O amor é cheio de mistérios. Não tem fórmula, nem receita. Desafia a
ciência e faz loucos os mais sãos. Há aqueles que se apaixonam a primeira vista
e aqueles que descobrem-se apaixonados apenas no trigésimo quarto encontro. Em
alguns casos, os opostos se atraem. Em outros, continuam mais distantes do que
nunca. Há ainda quem viva o romance de uma vida toda em uma única noite. Mas,
também, quem viva uma vida inteira de romance.

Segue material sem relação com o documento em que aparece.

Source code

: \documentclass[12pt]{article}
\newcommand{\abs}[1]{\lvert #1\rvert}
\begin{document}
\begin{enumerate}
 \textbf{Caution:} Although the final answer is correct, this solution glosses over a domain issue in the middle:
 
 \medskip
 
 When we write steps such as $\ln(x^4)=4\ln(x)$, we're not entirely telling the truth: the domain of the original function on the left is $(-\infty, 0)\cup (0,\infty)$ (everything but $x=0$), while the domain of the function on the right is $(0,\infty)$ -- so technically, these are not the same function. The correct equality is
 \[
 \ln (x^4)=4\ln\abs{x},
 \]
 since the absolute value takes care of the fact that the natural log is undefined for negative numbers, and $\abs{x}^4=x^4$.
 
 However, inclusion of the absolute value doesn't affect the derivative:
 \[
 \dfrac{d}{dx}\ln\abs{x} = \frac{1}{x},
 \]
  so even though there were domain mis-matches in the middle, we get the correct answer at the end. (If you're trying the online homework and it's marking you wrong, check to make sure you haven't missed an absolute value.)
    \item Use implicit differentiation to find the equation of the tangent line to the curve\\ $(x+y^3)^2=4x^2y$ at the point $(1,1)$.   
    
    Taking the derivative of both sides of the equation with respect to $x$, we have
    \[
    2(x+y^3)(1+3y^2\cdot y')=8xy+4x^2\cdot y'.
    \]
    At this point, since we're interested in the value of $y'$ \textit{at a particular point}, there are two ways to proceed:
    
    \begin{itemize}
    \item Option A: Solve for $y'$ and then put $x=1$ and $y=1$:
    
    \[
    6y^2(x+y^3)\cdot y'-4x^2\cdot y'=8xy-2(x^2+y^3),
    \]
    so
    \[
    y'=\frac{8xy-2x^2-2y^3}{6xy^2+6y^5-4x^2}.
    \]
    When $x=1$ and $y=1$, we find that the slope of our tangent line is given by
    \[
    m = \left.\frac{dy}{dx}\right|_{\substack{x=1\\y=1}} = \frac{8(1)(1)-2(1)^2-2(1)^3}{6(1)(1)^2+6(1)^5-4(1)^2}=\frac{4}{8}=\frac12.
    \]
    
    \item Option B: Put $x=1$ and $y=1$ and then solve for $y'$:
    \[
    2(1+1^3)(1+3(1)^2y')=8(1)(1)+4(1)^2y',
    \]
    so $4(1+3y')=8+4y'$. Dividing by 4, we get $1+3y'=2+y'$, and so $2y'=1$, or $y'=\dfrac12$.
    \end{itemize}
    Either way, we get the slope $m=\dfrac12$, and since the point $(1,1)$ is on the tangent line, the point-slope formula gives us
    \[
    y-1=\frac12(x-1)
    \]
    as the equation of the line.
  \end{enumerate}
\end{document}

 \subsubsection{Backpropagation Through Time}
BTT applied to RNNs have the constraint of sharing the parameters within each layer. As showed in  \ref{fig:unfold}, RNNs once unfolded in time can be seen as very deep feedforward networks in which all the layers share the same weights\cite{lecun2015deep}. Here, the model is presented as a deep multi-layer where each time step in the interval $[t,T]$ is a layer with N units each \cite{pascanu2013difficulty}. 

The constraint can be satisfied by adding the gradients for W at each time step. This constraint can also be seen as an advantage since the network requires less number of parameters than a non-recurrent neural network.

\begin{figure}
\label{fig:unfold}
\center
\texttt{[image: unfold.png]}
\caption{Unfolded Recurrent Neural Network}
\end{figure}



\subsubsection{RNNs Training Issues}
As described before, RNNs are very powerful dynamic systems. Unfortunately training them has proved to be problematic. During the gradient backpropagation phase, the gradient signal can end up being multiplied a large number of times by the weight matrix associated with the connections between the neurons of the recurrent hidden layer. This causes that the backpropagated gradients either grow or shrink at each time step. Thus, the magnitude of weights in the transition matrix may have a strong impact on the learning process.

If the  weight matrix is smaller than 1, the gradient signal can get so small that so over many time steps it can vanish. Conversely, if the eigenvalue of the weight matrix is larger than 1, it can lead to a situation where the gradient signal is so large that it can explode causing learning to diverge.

Em Nova York, o melting pot
do amor é único. No número 224 da 104th street, ele tem cheiro e sabor de molho
agridoce. Na cozinha deste restaurante, o Malaysia Grill, uma garçonete de Kuala Lumpur umedece os lábios antes de beijar o
namorado guatemalteco. Ele encaixa o rosto dela entre as mãos cheias de calos e
fecha os olhos. O que passa pela cabeça deles é indecifrável, mas deve ser algo
muito bom. Terminado o beijo, os dois sorriem. Não falam a mesma língua, mas o
idioma do amor é universal.
Sentado à mesa, assisto a cena enquanto leio um e-mail de um grande
amigo mexicano. O primeiro que fiz quando cheguei em Gotham City. Anexo à mensagem, há três fotos. Nelas, ele aparece ao
lado da gal polonesa que conheceu
durante um curso de Direito no último verão. Os dois passeiam por um parque em
México City e dividem um sorvete de morango. Fazem planos. Ela está de visita,
fica apenas poucos dias, mas pensa em se mudar para lá. Ele fala em largar tudo
e voltar para a Big Apple.
Há pouco tempo, almocei com um colega marroquino para comemorar. Sua
esposa, americana, está grávida. Já se foram quatro meses de gestação e ele
segue firme na promessa de não perguntar o sexo do bebê. Quer que seja
surpresa. Ela, não. Fez exames e sabe o que carrega no ventre, mas respeita a
decisão do marido. O enxoval da criança tem cores neutras. Na parede do quarto
recém-pintado, o berço fica abaixo de um crucifixo e ao lado de um Alcorão.
Penso em outras histórias como essa e lembro da minha primeira
professora de inglês. Canadense, mas criada no Midwest. Acho que em Indiana.
Seu marido vem de longe. Nasceu em São Petersburgo, na Rússia, e passou a adolescência tomando sol à beira do Rio Neva. Estão juntos a mais de 10 anos
e ela ainda exibe uma cova na bochecha direita toda vez que fala dele.
Na New York University, uma colega de sala apresenta o namorado
coreano na saída da aula. Ela é negra e dona de um lindo cabelo afro. Parece
uma dessas modelos de comerciais de TV mais despojados. Os dois formam o tipo
de casal que atrairia dezenas de olhares em qualquer lugar do mundo, mas não em
Gotham. Aqui, eles são apenas mais um
neste caldeirão de diversidade.
Na última semana, o Censo divulgou a mais recente pesquisa sobre o
perfil da população norte-americana. Pela primeira vez, o número de recém-nascidos
de origem negra, latina, ou asiática superou o de brancos. Os grupos considerados “minorias” respondem
por 54% da taxa de nascimento na Terra do Titio Sam. O dado tem importantes
implicações sociais, culturais e políticas. No entanto, a intensidade com que
elas vão remodelar a sociedade ainda é imprecisa.
Nova York é uma cidade-bolha. O que acontece dentro de seus limites
geográficos, nem sempre é repetido além deles. Em algumas cidades dos Estados
Unidos, racismo e preconceito ainda assombram e fazem vítimas aos montes. O
caráter de alguém ainda é baseado na cor da pele da pessoa, e a maneira como ela
é tratada pode variar, radicalmente, dependendo da sua origem.
Na Big Apple, cidade que acolheu e ainda recebe imigrantes do mundo
todo, o amor que não julga corre livre pelas ruas. A capital do mundo é um
exemplo de que o coração não distingue um turbante de um quipá, um olho mais puxado de um bem redondo e azul. O coração não
perde tempo com essas coisas. Isso são preocupações criadas pelo homem. O medo do diferente é o que afasta e separa, constrói barreiras e segrega. O amor, em sua essência, cria pontes e conecta pessoas. Na arte do imprevisto, prepara combinações inusitadas e oferece novo sabor a paladares tradicionais. Tempera a vida e deixa tudo com gosto de sobremesa.